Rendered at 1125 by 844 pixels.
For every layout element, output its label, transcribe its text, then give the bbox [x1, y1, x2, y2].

****************************************

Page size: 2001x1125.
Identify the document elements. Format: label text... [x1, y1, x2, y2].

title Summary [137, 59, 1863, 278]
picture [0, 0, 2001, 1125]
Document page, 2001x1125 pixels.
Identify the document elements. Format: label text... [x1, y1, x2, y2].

****************************************

→ Your instructions: Whatever else the listing above holds, retype exactly only the lines from the one containing "Rendered at 1125 by 844 pixels." to the one containing "For every layout", both ends kept.

→ Written answer:
Rendered at 1125 by 844 pixels.
For every layout element, output its label, transcribe its text, then give the bbox [x1, y1, x2, y2].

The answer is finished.